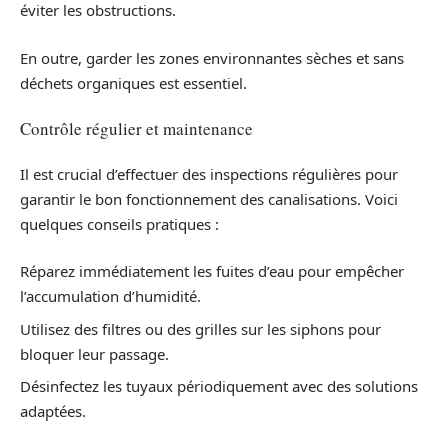
éviter les obstructions.
En outre, garder les zones environnantes sèches et sans
déchets organiques est essentiel.
Contrôle régulier et maintenance
Il est crucial d’effectuer des inspections régulières pour
garantir le bon fonctionnement des canalisations. Voici
quelques conseils pratiques :
Réparez immédiatement les fuites d’eau pour empêcher
l’accumulation d’humidité.
Utilisez des filtres ou des grilles sur les siphons pour
bloquer leur passage.
Désinfectez les tuyaux périodiquement avec des solutions
adaptées.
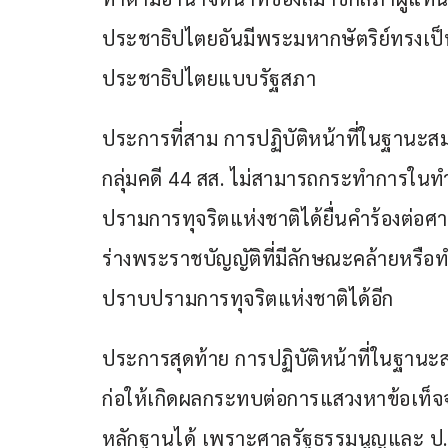
ประชาธิปไตยอันมีพระมหากษัตริย์ทรงเ
ประชาธิปไตยแบบรัฐสภา
ประการที่สาม การปฏิบัติหน้าที่ในฐานะสม
กลุ่มคดี 44 สส. ไม่สามารถกระทำการใน
ปรามการทุจริตแห่งชาติได้ยื่นคำร้องต่อศ
ร่างพระราชบัญญัติที่มีลักษณะคล้ายหรื
ปราบปรามการทุจริตแห่งชาติได้อีก
ประการสุดท้าย การปฏิบัติหน้าที่ในฐานะ
ก่อให้เกิดผลกระทบต่อการแสวงหาข้อเท็จ
หลักฐานได้ เพราะศาลรัฐธรรมนูญและ ป.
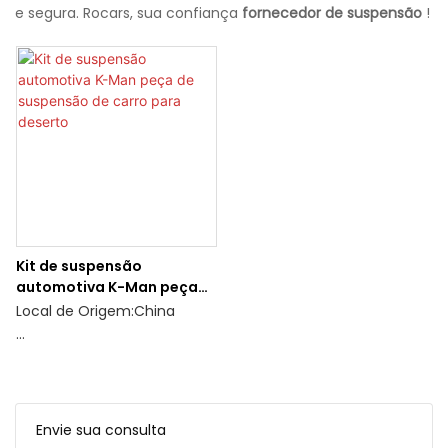
e segura. Rocars, sua confiança
fornecedor de suspensão
!
Kit de suspensão
automotiva K-Man peça
de suspensão de carro
Local de Origem:China
para deserto
Quantidade mínima de
pedido: 4 PCS ou mais
Ciência dos Materiais:
Envie sua consulta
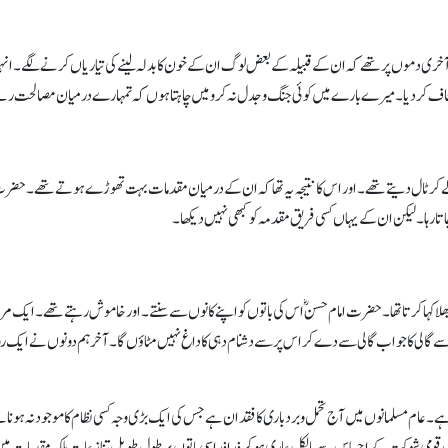
 آخری دموں پر تھے کہ ان کے قبیلہ کے بعض لوگ ان کے خون کا بدلہ لینے کی تیاریاں کرنے لگے۔ انہو
ن معاف کردیا۔ میرے بارے میں کوئی جنگ و جدل نہ کرو میں چاہتا ہوں کہ تمہارے درمیان مصالحت ر
لے کر ٹال دیتے تھے۔ اور اس کا نتیجہ یہ تھا کہ ان کے درمیان مقدمات بہت تھوڑے ہوتے تھے۔ حض
ا رہا۔ لیکن ان کے یہاں کسی فریق مقدمہ کو کبھی نہیں دیکھا۔
بھلا کہا کرتا تھا۔ حضرت امام حسنؓ اس کی باتوں کو اپنے کانوں سے سنتے۔ اور خاموش رہتے تھے۔ ایک 
سے گالی کا جواب گالی سے دے کر اس پر سے دشنام دہی کا داغ نہیں مٹاؤں گا۔ آخر ہم دونوں نے ایک روز
ے۔ عام مسلمانوں میں آج تحمل و بردباری کا فقدان ہے جس کی ایک بڑی وجہ کسی نظام کا موجود نہ ہونا ہے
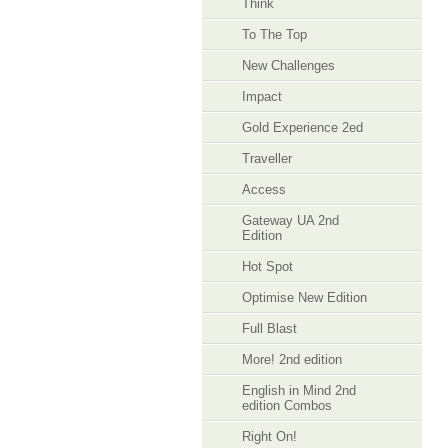
Think
To The Top
New Challenges
Impact
Gold Experience 2ed
Traveller
Access
Gateway UA 2nd
Edition
Hot Spot
Optimise New Edition
Full Blast
More! 2nd edition
English in Mind 2nd
edition Combos
Right On!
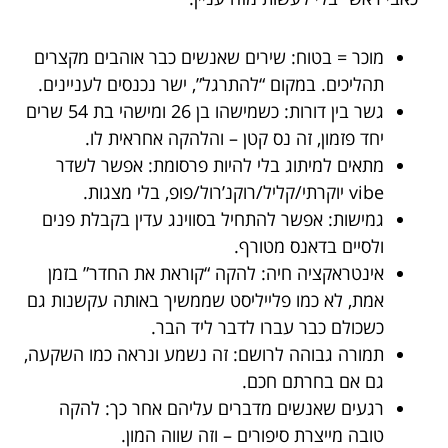
מוכר = בטוח: שירים שאנשים כבר אוהבים מקצרים
תהליכים. במקום “להתרגל”, ישר נכנסים לעניינים.
גשר בין דורות: כשמישהו בן 26 ומישהי בת 54 שרים
יחד פזמון, זה נס קטן – והלהקה אחראית לו.
מתאים למיתוג בלי להיות פרסומת: אפשר לשדר
vibe יוקרתי/קליל/רוקנ’רול/פופ, בלי מצגות.
גמישות: אפשר להתחיל בסווינג עדין בקבלת פנים
ולסיים בדאנס מטורף.
אינטראקציה חיה: להקה “קוראת את החדר” בזמן
אמת, לא כמו פלייליסט שממשיך באותה עקשנות גם
כשכולם כבר עברו לדבר ליד הבר.
תמורה גבוהה לרושם: זה נשמע ונראה כמו השקעה,
גם אם בחרתם חכם.
רגעים שאנשים מדברים עליהם אחר כך: להקה
טובה מייצרת סיפורים – וזה שווה המון.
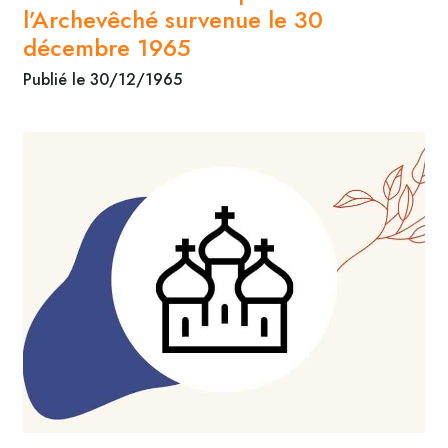
l’Archevêché survenue le 30
décembre 1965
Publié le 30/12/1965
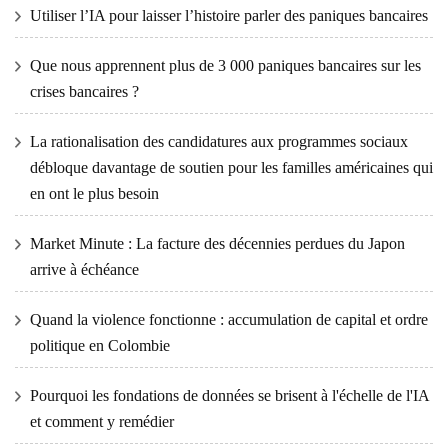
Utiliser l’IA pour laisser l’histoire parler des paniques bancaires
Que nous apprennent plus de 3 000 paniques bancaires sur les
crises bancaires ?
La rationalisation des candidatures aux programmes sociaux
débloque davantage de soutien pour les familles américaines qui
en ont le plus besoin
Market Minute : La facture des décennies perdues du Japon
arrive à échéance
Quand la violence fonctionne : accumulation de capital et ordre
politique en Colombie
Pourquoi les fondations de données se brisent à l'échelle de l'IA
et comment y remédier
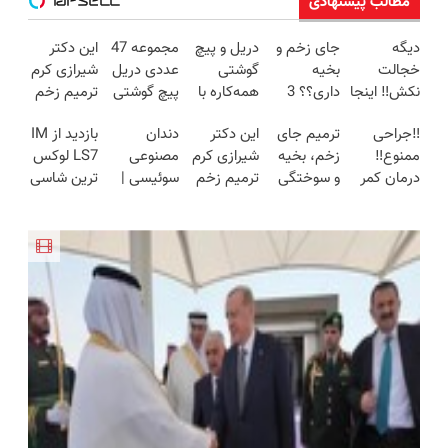
مطالب پیشنهادی
دیگه
جای زخم و
دریل و پیچ
مجموعه 47
این دکتر
خجالت
بخیه
گوشتی
عددی دریل
شیرازی کرم
نکش‼️ اینجا
داری؟؟ 3
همه‌کاره با
پیچ گوشتی
ترمیم زخم
قسطی مو
هفته‌ای
گیربکس
شارژی
ایرانی را
‼️جراحی
ترمیم جای
این دکتر
دندان
بازدید از IM
بکار
محوش کن!
هوشمند ⚙️
(تخفیف به
ساخت!!!
ممنوع‼️
زخم، بخیه
شیرازی کرم
مصنوعی
LS7 لوکس
(تضمینی)
(نصف
مدت
درمان کمر
و سوختگی
ترمیم زخم
سوئیسی |
ترین شاسی
قیمت بازار
محدود)
درد بدون
فقط در 3
ایرانی را
سبک،
بلند برقی
🔥)
جراحی و
هفته!!😍
ساخت!!!
مقاوم،
ایران در
دوره نقاهت
طبیعی!
باشگاه
ویزیت
انقلاب
رایگان+پرداخت
اقساطی😍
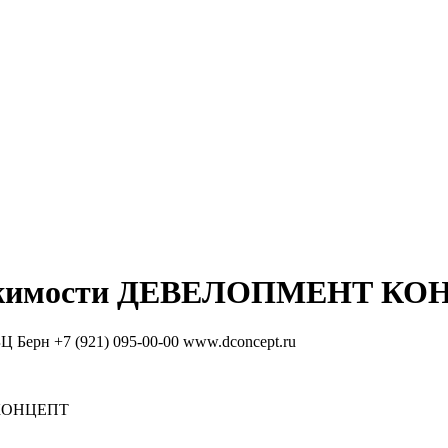
жимости
ДЕВЕЛОПМЕНТ КО
БЦ Берн
+7 (921) 095-00-00
www.dconcept.ru
КОНЦЕПТ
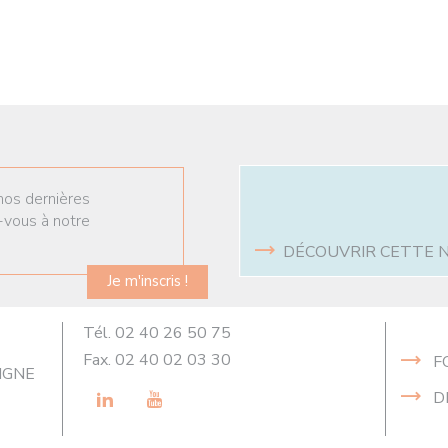
nos dernières
-vous à notre
DÉCOUVRIR CETTE 
Je m'inscris !
Tél. 02 40 26 50 75
Fax. 02 40 02 03 30
F
VIGNE
LinkedIn
Youtube
D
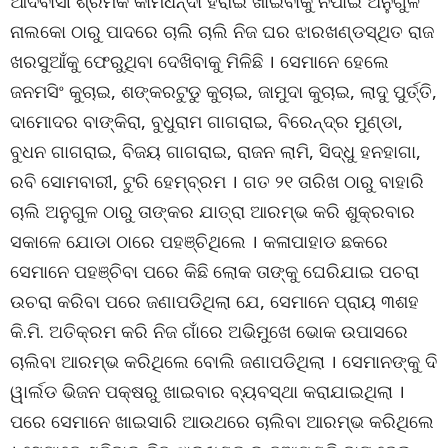
ଆଦିବାସୀ ଶ୍ରମିକ କାମଧନ୍ଦା ହରାଇ ଖାଇବାକୁ ନପାଇ ଅନୁଗୁଳ
ନାଲକୋ ଠାରୁ ପାଦରେ ଚାଲି ଚାଲି ନିଜ ଘର ଝାରଖଣ୍ଡସ୍ଥିତ ରାଜ
ଖରସୁଆଁକୁ ଫେରୁଥିବା ଦେଖିବାକୁ ମିଳିଛି । ସେମାନେ ହେଲେ
ଜନମସିଂ କୁଚାଇ, ଶଙ୍କରଟୁଡୁ କୁଚାଇ, ଜାମୁଦା କୁଚାଇ, ଲାଦୁ ପୁର୍ତ୍ତି,
ଦାମୋଦର ବାଙ୍କିରା, ବୁଧୁରାମ ଗାଗରାଇ, ବିରେନ୍ଦ୍ର ମୁଣ୍ଡା,
ବୁଧନ ଗାଗରାଇ, ବିଜୟ ଗାଗରାଇ, ରାଜନ ଲାମି, ସିଦ୍ଧୁ ହନହାଗା,
ରବି ସୋମବାରୀ, ଟୁରି ହେମ୍ବ୍ରମ । ଗତ ୨୧ ତାରିଖ ଠାରୁ ବାହାରି
ଚାଲି ଅନୁଗୁଳ ଠାରୁ ତାଙ୍କର ଯାତ୍ରା ଆରମ୍ଭ କରି ଶୁକ୍ରବାର
ସକାଳେ ଯୋଡା ଠାରେ ପହଞ୍ଚିଥିଲେ । କଳାପାହାଡ ଛକରେ
ସେମାନେ ପହଞ୍ଚିବା ପରେ କିଛି ଲୋକ ତାଙ୍କୁ ଘେରିଯାଇ ପଚରା
ଉଚରା କରିବା ପରେ ଜଣାପଡିଥିଲା ଯେ, ସେମାନେ ପ୍ରାୟ ୩ଶହ
କି.ମି. ଅତିକ୍ରମ କରି ନିଜ ଗାଁରେ ଅଭିମୁଖେ ଭୋକ ଉପାସରେ
ଚାଲିବା ଆରମ୍ଭ କରିଥିଲେ ବୋଲି ଜଣାପଡିଥିଲା । ସେମାନଙ୍କୁ ଦି
ୱାର୍ଲଡ ଭିଜନ ପକ୍ଷରୁ ଖାଇବାର ବ୍ୟବସ୍ଥା କରାଯାଇଥିଲା ।
ପରେ ସେମାନେ ଖାଇସାରି ଆଉଥରେ ଚାଲିବା ଆରମ୍ଭ କରିଥିଲେ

What to produce: Examine the records and report how many lines contain the string "paniques". Only the number should be given.

Response: 2